PD social networking without the headaches of Facebook

The mission of Interactive Defense System is to make communities safer by bridging the gap between departments and civilians

The benefits of social media in law enforcement are undeniable, but those benefits are often hindered by the technology’s inherent lack of security, privacy or reliable moderation.

Take Facebook for example: As useful as it is in reaching out to the community, it does not maximize the Web’s potential on a law enforcement level.

That’s because Facebook, quite honestly, has bigger fish to fry. Although it works for cops, it wasn’t specifically designed for them.

A look at the police interface on Interactive Defense System
A look at the police interface on Interactive Defense System

That’s where Interactive Defense System comes in.

IDS is a social network designed specifically for law enforcement, meaning it’s equipped with crime-solving tools as well as privacy and security measures you won’t find on Facebook, Twitter, MySpace, or YouTube.

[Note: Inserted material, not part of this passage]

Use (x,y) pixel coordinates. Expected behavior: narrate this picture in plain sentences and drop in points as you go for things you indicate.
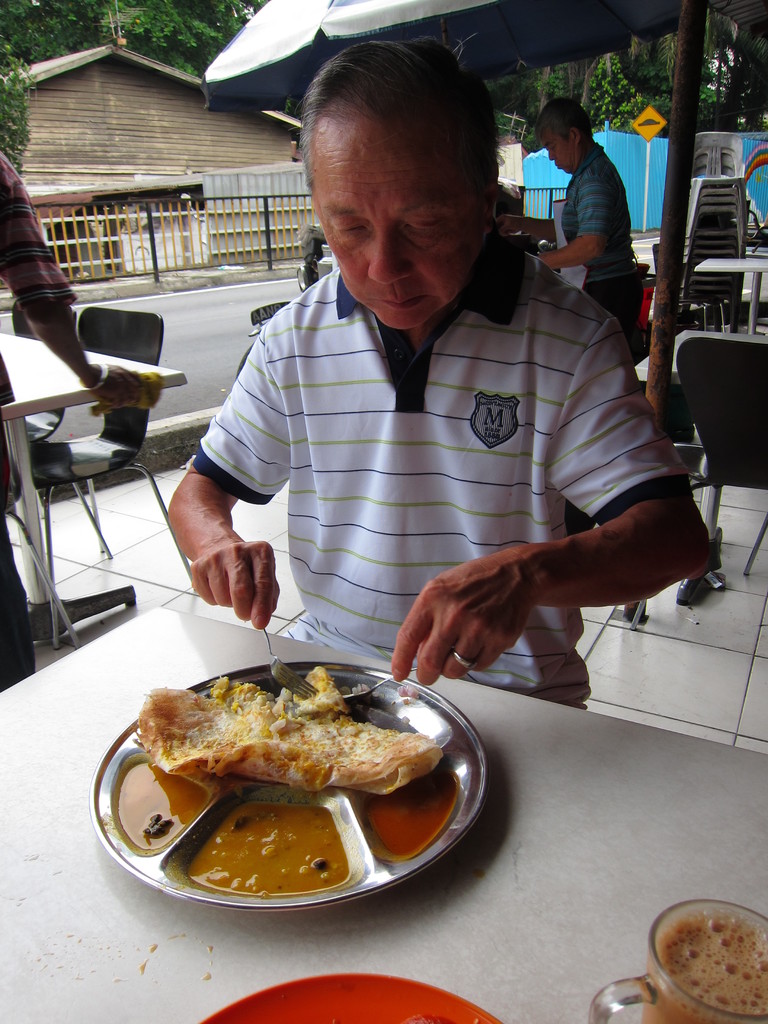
Here, we can see a white color table (176,936), on that table (90,761) there is a plate (336,888), in that plate (96,763) there is some food (397,790), there is a man (386,375) sitting and he is holding a fork (273,667) and a spoon (374,688), he is looking at the food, in the background (11,663) there are two persons (73,357) standing and there is a tent (257,29), there are some green color trees (5,136).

Its sole purpose is to make communities safer by bridging the gap between departments and civilians.

How it began
The web-based application is the product of a conversation between software company F3 Technologies and Georgia-based police group the Noble Heroes Corp.

They launched their pilot system with the Dunwoody (Georgia) Police Department in Oct. 2010 and have directly used it to catch at least two criminals in the three months since. The city of Clarkson (Georgia) has since signed on with IDS and will soon become the second department to launch the system. Both departments are in DeKalb County, a suburb of Atlanta, where F3 is based. With that said, the system is not geographically bound.

“From an operational perspective, there’s no reason we have to be in Georgia,” said F3 COO Paul Campbell. “We’re currently in the Atlanta area because the chiefs feel comfortable adopting the product.”

Once the system is installed at the specific police department, it is run entirely by the PD from that point forward.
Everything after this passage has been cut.